Sunday, February 1, 2015

enabling continuous deployment is not enough

One of the goals of my new team at LinkedIn is building a brand new platform for front end engineers so that they can deploy new features to production 3 times a day. However, we don't want to just "enable" other teams to deploy to prod daily. We want to automatically deploy. Always.

This is what I find critical in continuous delivery mind shift. Enabling (through automation) to go to production frequently is not enough. A team might be enabled to deploy to prod easily and automatically. However, only when the deployment is regular and automatic (for example: triggered on every push master - like in Mockito) then the change of team's habits, thinking and behavior truly begins. Team that is enabled to continuously deliver differs so much from the team that continuously delivers. At least, this those are my subjective observations :)

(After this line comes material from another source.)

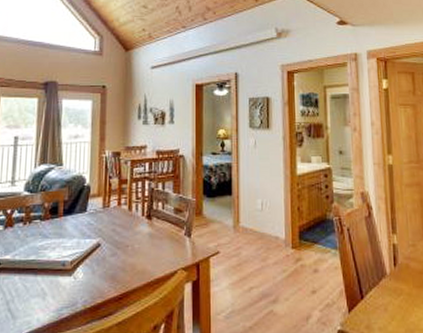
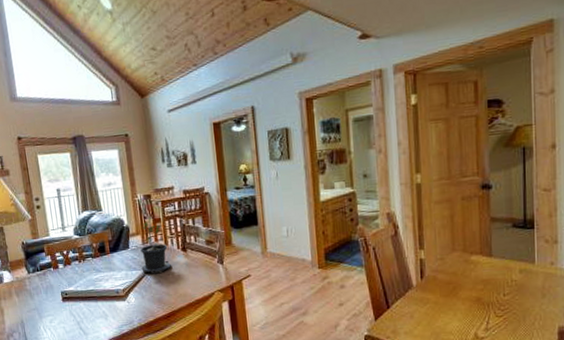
potted plant: none [97,177,133,245] -> present [140,216,172,274]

I chatted about it with Peter Niederweiser, the legendary creator of spock test framework. Spock is not continuously deployed at time of writing this post (this will change, right Peter!!!?? :). Publication of new Spock versions is more interesting than Mockito because the former needs to deal with groovy variants (compile, build and run against different groovy runtime, publish artifact variants, etc.). Given the complexity of the build process there is a temptation to automate everything to the point when all artifacts, documentation, release notes can be published via a one click. I'd say it's not enough. Enabling for continuous delivery is simply not as gratifying as doing it all the way through.

It's hard to explain what changes when the team does true continuous delivery. The attitude to a code commit is different. Commit messages get better. Tests are cleaner and deeper, more thoughtful. There is more vigor in battling flaky tests (fact of life: continous delivery == lots of tests == flaky tests). There is more energy to improve the automation even further. To make the automated release notes look better. So on, so on.

I'm on a mission to do continuous and automatic delivery and not merely enable it. I hope I managed to stir you up a bit, too :) Right now I'm lonely at Munich airport waiting for a connecting flight to Krakow. In a week, I'm moving my family over to Santa Clara CA. I got pretty agitated writing this post, hopefully the content makes sense. Keep in mind that it's my subjective experience.